Chris Uhlmann
Don’t abandon the presumption of innocence: Chris Uhlmann
An alleged rape committed 33 years ago is haunting the Morrison government. But the consequences of the public show trial, driven by the vicious winds of social media, may come to haunt us all.
In an anonymous letter sent to the Prime Minister late last week a friend of the woman at the centre of this storm made a passionate plea for justice. The letter noted that, under NSW law, the police cannot continue with a criminal complaint because the complainant committed suicide last year. ‘‘Failing to take parliamentary action because the NSW Police cannot take criminal action would seem like wilful blindness,’’ the friend wrote.
In a perfect world truth and justice would always prevail when a crime was committed. In our imperfect one we have to make do with evidence and the law. They are very different things. Sometimes our legal system delivers both. Too often it does not. But in the absence of a better way, criminal law provides protections, like the presumption of innocence, that should not be abandoned in the heat of outrage no matter how just the cause.
Perhaps the most eloquent debate on this divide is in Robert Bolt’s A Man for All Seasons. In it the character of Thomas More is not pitched as a saint but a man of conscience with a deep faith in God and English law. One of More’s foils is his son-inlaw, William Roper, a Lutheran zealot. In a seminal scene in the play More’s family is appalled by an encounter with Richard Rich, a man they rightly see as evil and whose perjury will lead to More’s execution.

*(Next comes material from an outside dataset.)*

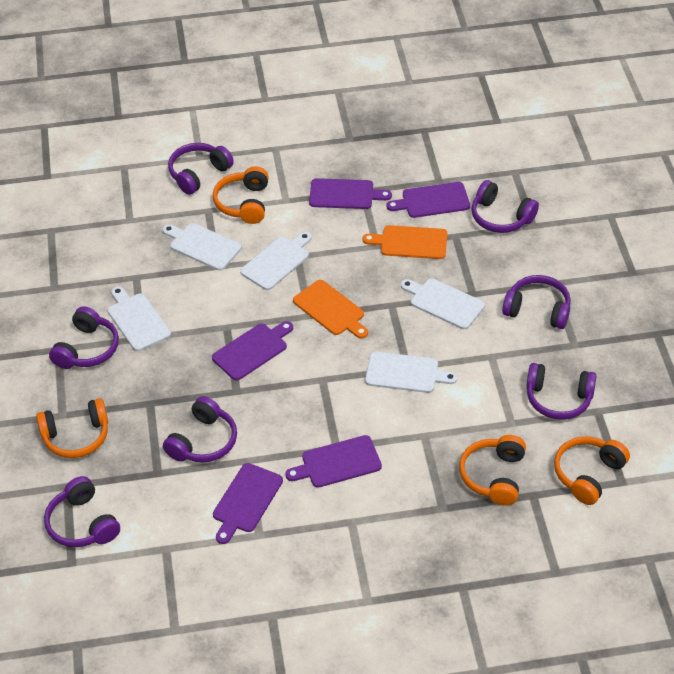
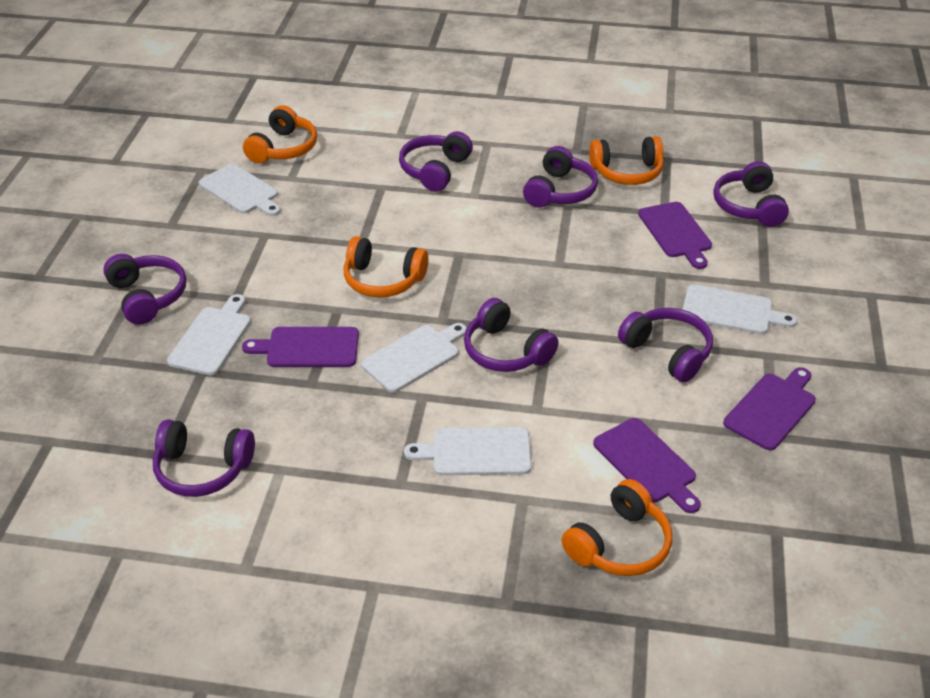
orange cutting board: [293,280,368,339] [363,225,447,259] = 2 -> none = 0
purple cutting board: [212,321,293,381] [213,463,283,544] [285,435,382,488] [309,178,392,209] [387,182,470,218] = 5 -> [242,327,359,367] [593,418,701,513] [638,202,712,269] [723,367,816,450] = 4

Margaret More: ‘‘Father, that man’s bad.’’
Thomas More: ‘‘There is no law against that.’’
William Roper: ‘‘There is! God’s law!’’
More: ‘‘Then God can arrest him.’’
More says Rich should go free even if ‘‘he was the Devil himself, until he broke the law’’.
Roper: ‘‘So now you give the Devil the benefit of the law.’’
More: ‘‘Yes! What would you do? Cut a great road through the law to get after the Devil?’’
Roper: ‘‘Yes, I’d cut down every law in England to do that!’’
More: ‘‘Oh? And when the last law was down, and the Devil turned ’round on you, where would you hide, Roper, the laws all being flat?’’
This is the argument Scott Morrison invokes for the minister accused of rape. What is his alternative? If he was to do what those seeking justice demand he would name the minister, stand him down and then force him to a trial in front of some yet-to-be-invented parliamentary or quasi-judicial inquiry.
Such an inquisition would essentially reverse the onus of proof on the minister because how can that be anything other than inventing a process where the accused is forced to prove his innocence? He may well deserve such a fate, but so do many. The world is rich with unpunished criminals.
The minister is being urged to out himself, clear the names of his colleagues and mount his own defence. He may well do this as his name is now all over the internet and it will inevitably go mainstream. When this happens, whether guilty or innocent, his career in politics will be over because there is nothing he can say that will placate his accusers. If an accusation alone is now enough to end a political career then it will be weaponised.
Finally, mounting a defence for this man is, as the anonymous letter writer accuses, ‘‘wilful blindness’’. It is why ‘‘Lady Justice’’ has always been depicted wearing a blindfold, since she was first imagined in the form of the Greek goddess Dike. It is a symbol of her impartiality.
In a Man For All Seasons, Bolt was walking in the footsteps of another great writer, Hesiod. In 700BC the poet wrote ‘‘listen to right and do not foster violence. The better path is to go on the other side towards Justice... for Dike (Justice) beats Hybris (Outrage) when she comes at length to the end of the race. But only when he has suffered does the fool learn this.’’
In this violent age of outrage any defence of the accused minister will stoke the fury of the mob because, if
– as many have already judged – he is guilty, it is the equivalent of making an argument for Satan.
But standing on the shoulders of Hesiod, Bolt made a compelling case on the lips of Thomas More as to why Satan deserved the protection of law. ‘‘This country is planted thick with laws, from coast to coast, Man’s laws, not God’s! And if you cut them down, and you’re just the man to do it, do you really think you could stand upright in the winds that would blow then? Yes, I’d give the Devil benefit of law, for my own safety’s sake!’’
Chris Uhlmann is political editor for Nine News.